FC BATE Borisov were unstoppable in the Belarusian Premier League, winning their ninth successive title, and made it to the UEFA Champions League group stage for the fourth time in the last seven seasons. However, they had a rare lapse in the Belarusian Cup, losing to FC Neman Grodno in the quarter-finals.
Champions: FC BATE Borisov
BATE's first full campaign under coach Aleksandr Yermakovich started with a 2-0 loss against FC Shakhtyor Soligorsk, who had finished as runners-up in the previous four seasons. For a moment, it looked like a change might be coming, but BATE soon rallied and were to remain unbeaten for the remainder of the league season – a national record 31-game run. Five draws in the space of two summer months represented a wobble, but there was to be no serious resistance thereafter. Tellingly, in four encounters with BATE, their nearest rivals FC Dinamo Minsk scored just once.
Cup final: FC Neman Grodno 0-1 FC Shakhtyor Soligorsk
The first game at the new Borisov Arena was decided by one goal, scored by Artem Stargorodsky, though Neman deserve credit for having eliminated BATE after extra time in the quarter finals. Shakhtyor proved themselves to be knockout specialists as they represented Belarus in the 2014/15 UEFA Europa League, getting through two rounds before going out to PSV Eindhoven in the play-offs.
FC BATE Borisov – UEFA Champions League second qualifying round
FC Dinamo Minsk – UEFA Europa League second qualifying round
FC Shakhtyor Soligorsk – UEFA Europa League second qualifying round
2014/15 Belarusian Cup winners – 2015/16 UEFA Europa League second qualifying round
*subject to final confirmation from UEFA
Player of the year: Sergei Krivets (FC BATE Borisov)
In just 20 league appearances before his move to FC Metz in August, Krivets scored ten goals and set up 11 more, and it was his strike in the fourth minute of added time that earned BATE a 3-2 UEFA Champions League third qualifying round aggregate win against Debreceni VSC. "Football is worth playing for moments like these," he said afterwards. "We were ready to give not 100% or 150%, but much more." He gave that little bit extra in the play-offs – an assist in the first leg and a goal in the second – as BATE beat ŠK Slovan Bratislava 4-1 overall to reach the group stage.
One to watch: Pavel Savitski (FC Neman Grodno)
Runners-up in the cup final and eighth in the final league standings, Neman ended 2014 with little in terms of tangible success, but they may have the most marketable player in the league on their books in the form of 20-year-old Savitski. His personal-best haul of 11 league goals this season did not give a full picture of a man whose maturity has set him apart from his peers.

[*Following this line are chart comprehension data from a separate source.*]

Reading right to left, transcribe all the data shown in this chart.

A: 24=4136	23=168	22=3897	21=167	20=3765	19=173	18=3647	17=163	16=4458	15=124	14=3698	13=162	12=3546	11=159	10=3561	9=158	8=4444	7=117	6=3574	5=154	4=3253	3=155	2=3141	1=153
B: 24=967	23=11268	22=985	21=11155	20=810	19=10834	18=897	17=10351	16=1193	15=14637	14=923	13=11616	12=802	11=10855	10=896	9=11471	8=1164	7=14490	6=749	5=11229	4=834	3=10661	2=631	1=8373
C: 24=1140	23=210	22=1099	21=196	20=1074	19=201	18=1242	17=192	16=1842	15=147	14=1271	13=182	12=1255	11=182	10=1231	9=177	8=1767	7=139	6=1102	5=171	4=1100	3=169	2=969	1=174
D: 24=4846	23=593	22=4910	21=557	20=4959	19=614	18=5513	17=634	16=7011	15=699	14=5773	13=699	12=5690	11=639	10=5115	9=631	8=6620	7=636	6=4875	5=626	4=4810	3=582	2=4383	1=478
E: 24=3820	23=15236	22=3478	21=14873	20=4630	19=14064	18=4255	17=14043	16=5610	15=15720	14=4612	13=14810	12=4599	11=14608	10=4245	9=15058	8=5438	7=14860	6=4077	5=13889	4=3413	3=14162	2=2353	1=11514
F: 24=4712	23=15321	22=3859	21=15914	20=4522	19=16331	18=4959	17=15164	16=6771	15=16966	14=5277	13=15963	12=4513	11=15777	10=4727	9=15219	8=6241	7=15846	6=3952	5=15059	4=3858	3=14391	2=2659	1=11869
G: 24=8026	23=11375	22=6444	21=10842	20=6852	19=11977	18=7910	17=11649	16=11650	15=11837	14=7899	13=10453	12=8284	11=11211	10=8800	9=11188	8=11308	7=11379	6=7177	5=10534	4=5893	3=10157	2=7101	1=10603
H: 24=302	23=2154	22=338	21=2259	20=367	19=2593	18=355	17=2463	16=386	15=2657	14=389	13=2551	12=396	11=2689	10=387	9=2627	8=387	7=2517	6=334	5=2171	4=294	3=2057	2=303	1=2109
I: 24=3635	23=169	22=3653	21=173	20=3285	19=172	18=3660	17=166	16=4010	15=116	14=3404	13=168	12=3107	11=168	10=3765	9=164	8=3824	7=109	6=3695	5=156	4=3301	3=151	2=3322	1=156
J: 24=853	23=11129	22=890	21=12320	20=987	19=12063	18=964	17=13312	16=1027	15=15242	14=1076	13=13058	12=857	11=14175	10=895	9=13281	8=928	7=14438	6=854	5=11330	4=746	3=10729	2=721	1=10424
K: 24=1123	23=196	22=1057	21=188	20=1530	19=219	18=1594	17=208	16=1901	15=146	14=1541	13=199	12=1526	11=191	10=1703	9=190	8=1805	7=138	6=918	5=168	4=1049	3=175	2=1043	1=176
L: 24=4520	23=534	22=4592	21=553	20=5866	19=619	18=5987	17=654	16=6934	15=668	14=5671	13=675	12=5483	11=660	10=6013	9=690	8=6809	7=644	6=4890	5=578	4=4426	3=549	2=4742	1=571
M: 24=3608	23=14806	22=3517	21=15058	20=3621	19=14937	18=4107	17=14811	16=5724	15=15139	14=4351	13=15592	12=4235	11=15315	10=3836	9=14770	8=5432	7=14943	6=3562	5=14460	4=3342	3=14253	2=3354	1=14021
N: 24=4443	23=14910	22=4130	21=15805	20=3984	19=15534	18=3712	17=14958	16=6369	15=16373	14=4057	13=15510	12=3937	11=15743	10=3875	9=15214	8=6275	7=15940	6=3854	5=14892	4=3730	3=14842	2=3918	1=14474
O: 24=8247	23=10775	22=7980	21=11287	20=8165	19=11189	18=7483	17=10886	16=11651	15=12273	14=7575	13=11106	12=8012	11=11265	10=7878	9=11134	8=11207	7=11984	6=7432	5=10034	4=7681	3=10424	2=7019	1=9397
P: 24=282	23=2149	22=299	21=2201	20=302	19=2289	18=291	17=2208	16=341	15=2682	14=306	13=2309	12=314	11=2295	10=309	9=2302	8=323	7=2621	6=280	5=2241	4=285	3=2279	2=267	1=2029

With two goals in his first three international appearances since making his debut this year, he is very much one to keep an eye on.
Surprise package: FC Naftan Novopolotsk
Despite one of the lowest budgets in the Belarusian league, Naftan showed plenty of battling spirit under talented coach Valeri Stripeikis, with the 40-year-old one-time Naftan, BATE and Belarus striker getting the best out of a limited squad. A medal finish proved to be beyond them in the final shakedown, but fifth place represents a marked improvement on 2013, when they ended up tenth in the 12-team table.
Leading scorer: Nikolai Yanush (FC Shakhtyor Soligorsk), 15 goals
Relegated: FC Dnepr Mogilev
Promoted: FC Granit Mikashevichi, FC Slavia-Mozyr, FC Vitebsk
BATE's ninth successive championship extended their national record. They now have 11 Belarusian titles in total – another post-independence best.
"It was a tough season. Fans should understand that. We had new coaching staff and a lot of new players in the squad. But I am sure that we will be stronger next year. I want to say this to all of our true fans."